(Beginning of Excerpted text)
Keywords: atomic force microscopy; biomechanical properties; flax fibers; gravitropic response; rhamnogalacturonan I; rhamnosyltransferases; tertiary cell wall; transcriptome.

FIGURE 1

Schematic of the experimental design. Flax plants were inclined and stapled to the soil at the level of the cotyledons. Gravitropic response developed over 96 h. Five-cm-long stem segments beginning at 3 cm above the cotyledons were used in the analyses. The upper part of the gravitropic bend was designated as the pulling side (PUL) and the lower part as the opposite side (OPP). Phloem and xylem (XYL) parts of the stem were collected separately for RNA-Seq in the control and after 8, 24, and 96 h of gravitropic response. Phloem parts were washed several times in ethanol in a mortar with gentle pestling to isolate phloem fibers (FIB). All samples for fluorescence microscopy and atomic force microscopy were collected 96 h after gravistimulation. Control samples were taken from the non-inclined plants, at the same stem level and at the same time as for the inclined plants.

FIGURE 2

Fluorescence micrographs of flax stem cross sections immunolabeled by (A) LM11 (xylan) and (B) LM5 (1,4-galactan) antibodies in control plants and after 4 days (96 h) of gravistimulation. Bars are 100 μm. Ph, phloem; X, xylem. (C) Mean fluorescence intensity of different cell walls. TCW, tertiary cell wall; G and Gn, G and Gn layers. Values are the mean ± SD. Different letters above the bars indicate a significant difference according to one-way ANOVA followed by Tukey’s test at α = 0.01.
(End of Excerpted text)
### Activity
Reproduce word for word the portion of the flax stem text between "Fluorescence micrographs of" and "at α = 0.01.", inclusive.
(Beginning of Supplied entries)
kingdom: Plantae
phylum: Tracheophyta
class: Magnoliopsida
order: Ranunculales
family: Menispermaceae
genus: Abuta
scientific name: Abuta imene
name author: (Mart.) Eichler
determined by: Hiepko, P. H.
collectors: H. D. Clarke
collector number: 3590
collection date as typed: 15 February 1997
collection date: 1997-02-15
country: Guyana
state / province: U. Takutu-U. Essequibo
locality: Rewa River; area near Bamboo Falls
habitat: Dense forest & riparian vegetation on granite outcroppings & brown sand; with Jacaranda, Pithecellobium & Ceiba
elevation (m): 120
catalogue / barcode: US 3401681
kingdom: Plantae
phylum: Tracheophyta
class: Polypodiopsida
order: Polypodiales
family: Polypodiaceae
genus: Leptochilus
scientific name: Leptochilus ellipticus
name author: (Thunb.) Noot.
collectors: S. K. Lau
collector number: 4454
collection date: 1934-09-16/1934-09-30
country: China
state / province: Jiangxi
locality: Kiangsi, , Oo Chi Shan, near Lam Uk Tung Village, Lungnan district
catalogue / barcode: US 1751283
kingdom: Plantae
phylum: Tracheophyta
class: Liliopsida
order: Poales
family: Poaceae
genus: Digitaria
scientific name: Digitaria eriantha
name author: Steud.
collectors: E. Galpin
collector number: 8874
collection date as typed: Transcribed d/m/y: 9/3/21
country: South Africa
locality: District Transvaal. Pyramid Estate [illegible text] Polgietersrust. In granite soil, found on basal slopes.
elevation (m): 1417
(End of Supplied entries)
### Result of the exercise
Fluorescence micrographs of flax stem cross sections immunolabeled by (A) LM11 (xylan) and (B) LM5 (1,4-galactan) antibodies in control plants and after 4 days (96 h) of gravistimulation. Bars are 100 μm. Ph, phloem; X, xylem. (C) Mean fluorescence intensity of different cell walls. TCW, tertiary cell wall; G and Gn, G and Gn layers. Values are the mean ± SD. Different letters above the bars indicate a significant difference according to one-way ANOVA followed by Tukey’s test at α = 0.01.